Given problem: In each of the entries below, swap "land-cover" for "land-use" and reproduce the lines with no other change.

Listing:
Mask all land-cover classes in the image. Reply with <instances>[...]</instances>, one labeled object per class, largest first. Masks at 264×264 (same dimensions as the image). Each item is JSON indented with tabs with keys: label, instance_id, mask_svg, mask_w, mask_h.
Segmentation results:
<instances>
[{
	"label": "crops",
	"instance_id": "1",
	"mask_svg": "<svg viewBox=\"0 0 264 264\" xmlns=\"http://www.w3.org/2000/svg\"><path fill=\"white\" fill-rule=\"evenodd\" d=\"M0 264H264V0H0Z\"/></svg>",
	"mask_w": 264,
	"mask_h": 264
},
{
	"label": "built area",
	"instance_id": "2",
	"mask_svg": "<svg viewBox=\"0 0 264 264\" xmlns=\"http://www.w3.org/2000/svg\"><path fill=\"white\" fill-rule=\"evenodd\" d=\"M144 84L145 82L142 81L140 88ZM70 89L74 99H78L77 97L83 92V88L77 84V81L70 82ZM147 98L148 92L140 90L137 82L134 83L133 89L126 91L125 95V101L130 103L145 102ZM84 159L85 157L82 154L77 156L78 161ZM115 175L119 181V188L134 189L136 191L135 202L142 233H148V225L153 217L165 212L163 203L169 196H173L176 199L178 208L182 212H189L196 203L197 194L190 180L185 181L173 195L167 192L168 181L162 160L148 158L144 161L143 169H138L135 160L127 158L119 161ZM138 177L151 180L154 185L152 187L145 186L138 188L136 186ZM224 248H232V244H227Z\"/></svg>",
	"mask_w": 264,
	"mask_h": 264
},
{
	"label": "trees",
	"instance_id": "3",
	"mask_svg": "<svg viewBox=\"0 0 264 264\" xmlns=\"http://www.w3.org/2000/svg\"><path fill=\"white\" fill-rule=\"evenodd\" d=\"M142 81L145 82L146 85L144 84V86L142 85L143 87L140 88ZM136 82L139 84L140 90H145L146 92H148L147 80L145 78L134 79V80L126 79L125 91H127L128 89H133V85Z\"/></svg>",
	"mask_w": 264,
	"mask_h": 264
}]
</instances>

Written answer:
Mask all land-use classes in the image. Reply with <instances>[...]</instances>, one labeled object per class, largest first. Masks at 264×264 (same dimensions as the image). Each item is JSON indented with tabs with keys: label, instance_id, mask_svg, mask_w, mask_h.
Segmentation results:
<instances>
[{
	"label": "crops",
	"instance_id": "1",
	"mask_svg": "<svg viewBox=\"0 0 264 264\" xmlns=\"http://www.w3.org/2000/svg\"><path fill=\"white\" fill-rule=\"evenodd\" d=\"M0 264H264V0H0Z\"/></svg>",
	"mask_w": 264,
	"mask_h": 264
},
{
	"label": "built area",
	"instance_id": "2",
	"mask_svg": "<svg viewBox=\"0 0 264 264\" xmlns=\"http://www.w3.org/2000/svg\"><path fill=\"white\" fill-rule=\"evenodd\" d=\"M144 84L145 82L142 81L140 88ZM70 89L74 99H78L77 97L83 92V88L77 84V81L70 82ZM147 98L148 92L140 90L137 82L134 83L133 89L126 91L125 95V101L130 103L145 102ZM84 159L85 157L82 154L77 156L78 161ZM115 175L119 181V188L134 189L136 191L135 202L142 233H148V225L153 217L165 212L163 203L169 196H173L176 199L178 208L182 212H189L196 203L197 194L190 180L185 181L173 195L167 192L168 181L162 160L148 158L144 161L143 169H138L135 160L127 158L119 161ZM138 177L151 180L154 185L152 187L145 186L138 188L136 186ZM224 248H232V244H227Z\"/></svg>",
	"mask_w": 264,
	"mask_h": 264
},
{
	"label": "trees",
	"instance_id": "3",
	"mask_svg": "<svg viewBox=\"0 0 264 264\" xmlns=\"http://www.w3.org/2000/svg\"><path fill=\"white\" fill-rule=\"evenodd\" d=\"M142 81L145 82L146 85L144 84V86L142 85L143 87L140 88ZM136 82L139 84L140 90H145L146 92H148L147 80L145 78L134 79V80L126 79L125 91H127L128 89H133V85Z\"/></svg>",
	"mask_w": 264,
	"mask_h": 264
}]
</instances>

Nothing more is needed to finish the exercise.